--- TEXTO FORNECIDO ---

***

ESTABELECE UM NÚMERO MÁXIMO DE ALUNOS POR TURMA E POR DOCENTE NA EDUCAÇÃO

PRÉ-ESCOLAR E NOS ENSINOS BÁSICO E SECUNDÁRIO

Exposição de motivos

Após as eleições de outubro de 2015 constituiu-se uma nova maioria na Assembleia da República ficando

assim reunidas condições para quebrar com a lógica do anterior Governo e da anterior maioria, de submissão

às imposições da Troica e de ir até além da Troica em matéria de cortes na área social e, em particular, na

Educação.

O brutal desinvestimento que ao longo dos últimos três anos foi realizado abarcou basicamente todos os

aspetos da política educativa – em apenas três anos, entre 2012 e 2014, o corte orçamental nas políticas de

educação ultrapassou os 1300 milhões de euros.

Das múltiplas estratégias de degradação do sistema público de ensino, o aumento do número de alunos por

turma foi uma das medidas mais emblemáticas do último Governo. Turmas maiores são naturalmente mais

difíceis de conhecer, de gerir e de motivar, em particular quando se procura a diferenciação pedagógica como

estratégia de promoção do sucesso escolar. Os benefícios pedagógicos e até sociais de turmas mais reduzidas

são fáceis de reconhecer, mas o corte foi cego.

Não foi apenas o aumento do número máximo, mas também o aumento do número mínimo de alunos por

turma que veio piorar a realidade das escolas. Sobretudo nas escolas das áreas metropolitanas o resultado foi

a criação de turmas sobrelotadas, de difícil gestão e desastrosas do ponto de vista pedagógico.

Por carência de recursos, as escolas foram muitas vezes obrigadas a criar turmas acima do que está

legalmente previsto, acabando por prejudicar ainda mais e de forma permanente o direito à educação de muitas

crianças e jovens.

Em sentido contrário, o número médio de alunos por turma é muitas vezes apresentado como argumento

contra a redução. Este argumento omite deliberadamente dois factos: o caráter profundamente assimétrico do

país em que contrastam escolas de zonas despovoadas com escolas sobrelotadas nas grandes áreas

metropolitanas; a razão/ratio docente/alunocontabilizamuitos docentes que estão a desempenhar outras

tarefas.

***

--- DADOS DISPONÍVEIS ---

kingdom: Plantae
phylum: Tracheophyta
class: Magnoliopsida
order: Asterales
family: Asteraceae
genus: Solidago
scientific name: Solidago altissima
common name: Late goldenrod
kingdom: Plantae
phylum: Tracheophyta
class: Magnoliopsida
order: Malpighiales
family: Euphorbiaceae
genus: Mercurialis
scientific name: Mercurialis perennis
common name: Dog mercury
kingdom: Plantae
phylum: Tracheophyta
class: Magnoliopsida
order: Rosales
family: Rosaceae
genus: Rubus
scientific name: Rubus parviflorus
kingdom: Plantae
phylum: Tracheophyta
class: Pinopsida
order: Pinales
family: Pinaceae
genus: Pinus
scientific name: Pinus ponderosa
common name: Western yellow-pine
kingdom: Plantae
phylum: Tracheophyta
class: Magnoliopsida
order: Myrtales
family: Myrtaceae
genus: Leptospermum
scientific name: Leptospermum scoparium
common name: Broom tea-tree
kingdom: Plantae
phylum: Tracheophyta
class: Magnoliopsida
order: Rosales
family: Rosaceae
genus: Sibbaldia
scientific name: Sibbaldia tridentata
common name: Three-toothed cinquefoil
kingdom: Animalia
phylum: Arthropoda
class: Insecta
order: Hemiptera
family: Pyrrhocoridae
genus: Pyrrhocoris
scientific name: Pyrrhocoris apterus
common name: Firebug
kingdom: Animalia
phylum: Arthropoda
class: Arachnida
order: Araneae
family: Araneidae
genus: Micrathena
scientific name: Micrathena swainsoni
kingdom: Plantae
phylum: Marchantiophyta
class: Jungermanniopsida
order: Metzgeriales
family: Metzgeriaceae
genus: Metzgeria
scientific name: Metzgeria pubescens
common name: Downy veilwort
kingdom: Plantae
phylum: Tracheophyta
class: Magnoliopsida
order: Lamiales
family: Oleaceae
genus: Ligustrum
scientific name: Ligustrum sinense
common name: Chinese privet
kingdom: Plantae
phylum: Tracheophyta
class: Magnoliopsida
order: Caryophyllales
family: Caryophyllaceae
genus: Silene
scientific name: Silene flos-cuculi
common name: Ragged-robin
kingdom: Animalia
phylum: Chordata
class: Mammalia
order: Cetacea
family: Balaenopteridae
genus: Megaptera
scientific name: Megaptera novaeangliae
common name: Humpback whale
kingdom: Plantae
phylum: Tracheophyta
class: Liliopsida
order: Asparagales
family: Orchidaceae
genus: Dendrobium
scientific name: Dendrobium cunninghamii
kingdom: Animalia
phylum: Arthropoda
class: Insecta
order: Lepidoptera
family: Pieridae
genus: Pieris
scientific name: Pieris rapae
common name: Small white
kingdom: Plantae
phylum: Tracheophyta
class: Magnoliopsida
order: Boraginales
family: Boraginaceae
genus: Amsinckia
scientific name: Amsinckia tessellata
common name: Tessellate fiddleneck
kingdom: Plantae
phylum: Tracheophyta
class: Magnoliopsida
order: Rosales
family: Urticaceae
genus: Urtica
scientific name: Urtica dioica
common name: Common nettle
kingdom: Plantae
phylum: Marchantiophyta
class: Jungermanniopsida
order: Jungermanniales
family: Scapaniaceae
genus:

***

--- QUESTÕES DE ESTUDO ---
a: Reproduza, no texto sobre o número de alunos por turma, tudo o que vai de "são fáceis de" até "de vista pedagógico.".
b: Prossiga o texto sobre o número de alunos por turma a partir da última frase apresentada.
Este material provém de outra fonte.

--- EXERCÍCIOS RESOLVIDOS ---
a:
são fáceis de reconhecer, mas o corte foi cego.

Não foi apenas o aumento do número máximo, mas também o aumento do número mínimo de alunos por

turma que veio piorar a realidade das escolas. Sobretudo nas escolas das áreas metropolitanas o resultado foi

a criação de turmas sobrelotadas, de difícil gestão e desastrosas do ponto de vista pedagógico.

b:
O elevado número de turmas e de alunos a que estão obrigados os docentes, em particular aqueles que

viram as cargas horárias das suas disciplinas diminuírem, é igualmente um enorme obstáculo a um ensino de

qualidade que faça da diferenciação pedagógica a matriz do seu trabalho com os alunos.

Neste sentido, as disposições inscritas no presente diploma procuram criar e melhorar as condições

necessárias a um exercício da atividade docente capaz de garantir a qualidade do ensino ministrado,

designadamente através do reforço dos requisitos necessários a um acompanhamento diferenciado dos alunos,

assegurando assim a obtenção de resultados escolares que traduzam uma efetiva aquisição de aprendizagens

e a adoção de estratégias necessárias e diferenciadas de combate ao insucesso e ao abandono escolares.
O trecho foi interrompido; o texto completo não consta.